Goal of the exercise
Reproduce the passage below on Anatole Broyard's family and racial identity word for word, in full.

Bliss disappointed me greatly by seeming to buy into the old canard that there is something immoral about a person with even a small amount of “black” ancestry identifying himself as “white.” Hello, Bliss. Have you heard of Latinos and Arabs? They are almost always partially of sub-Saharan African ancestry but don’t call themselves “black.” Most of them identify as “white” on the census and other forms. You live in New York City, which has more “mulattoes” than New Orleans. However, because they are also Puerto Ricans, their “black blood” doesn’t count? Why?

Many reviewers in the media have painted Anatole Broyard as a villain who deprived his children of some kind of wonderful heritage. I side with Anatole. First, he was not “black” and he would have been guilty of emotional abuse if he had taught his children to embrace a false racial identity invented as a stigma. A few say that he should have taught them about their wonderful Creole heritage. Why? It is a dying ethnicity and its people are being assimilated by force into the “black” fold. Creoles either go as “black” or “white.” The few remaining Creoles who seek an in-between path are dying out and have no political power. I also noted, from reading the book, that Bliss is a very emotional, impressionable person. She was too full of liberal guilt and easily enamoured of anything “black” as a grown woman. I shudder to think how she would have reacted as a teenager or child. Her brother Todd seems to be far more stable. There is no evidence that the great revelation that his father was “tarbrushed” caused him to change his identity or indulge in racial angst.

There is a scene in the book where Alexandra Broyard (the supposedly “pure white” Norwegian-American mother of Bliss and Todd) discovers that she has partial Native American ancestry. It is interesting to her, but she has no plans to change her identity or even check more “race” boxes on those omnipresent forms. She is like most white Americans in that regard, since American Indian ancestry is not presented as a source og genetic inferiority that destroys forever one’s European heritage or right to call oneself “white.” Shouldn’t “black” ancestry in white people be decriminalized and treated like American Indian ancestry?

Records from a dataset
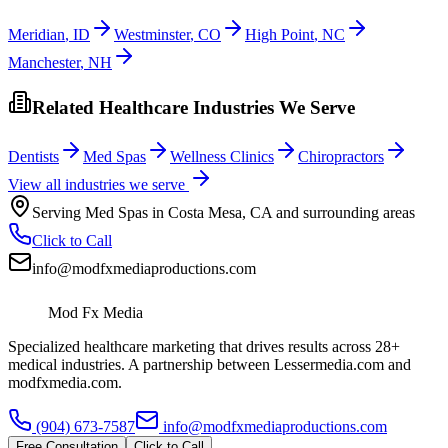
Meridian
,
ID
Westminster
,
CO
High Point
,
NC
Manchester
,
NH
Related Healthcare Industries We Serve
Dentists
Med Spas
Wellness Clinics
Chiropractors
View all industries we serve
Serving
Med Spas
in
Costa Mesa
,
CA
and surrounding areas
Click to Call
info@modfxmediaproductions.com
Mod Fx Media
Specialized healthcare marketing that drives results across 28+
medical industries. A partnership between Lessermedia.com and
modfxmedia.com.
(904) 673-7587
info@modfxmediaproductions.com
Free Consultation
Click to Call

Response below
Bliss disappointed me greatly by seeming to buy into the old canard that there is something immoral about a person with even a small amount of “black” ancestry identifying himself as “white.” Hello, Bliss. Have you heard of Latinos and Arabs? They are almost always partially of sub-Saharan African ancestry but don’t call themselves “black.” Most of them identify as “white” on the census and other forms. You live in New York City, which has more “mulattoes” than New Orleans. However, because they are also Puerto Ricans, their “black blood” doesn’t count? Why?

Many reviewers in the media have painted Anatole Broyard as a villain who deprived his children of some kind of wonderful heritage. I side with Anatole. First, he was not “black” and he would have been guilty of emotional abuse if he had taught his children to embrace a false racial identity invented as a stigma. A few say that he should have taught them about their wonderful Creole heritage. Why? It is a dying ethnicity and its people are being assimilated by force into the “black” fold. Creoles either go as “black” or “white.” The few remaining Creoles who seek an in-between path are dying out and have no political power. I also noted, from reading the book, that Bliss is a very emotional, impressionable person. She was too full of liberal guilt and easily enamoured of anything “black” as a grown woman. I shudder to think how she would have reacted as a teenager or child. Her brother Todd seems to be far more stable. There is no evidence that the great revelation that his father was “tarbrushed” caused him to change his identity or indulge in racial angst.

There is a scene in the book where Alexandra Broyard (the supposedly “pure white” Norwegian-American mother of Bliss and Todd) discovers that she has partial Native American ancestry. It is interesting to her, but she has no plans to change her identity or even check more “race” boxes on those omnipresent forms. She is like most white Americans in that regard, since American Indian ancestry is not presented as a source og genetic inferiority that destroys forever one’s European heritage or right to call oneself “white.” Shouldn’t “black” ancestry in white people be decriminalized and treated like American Indian ancestry?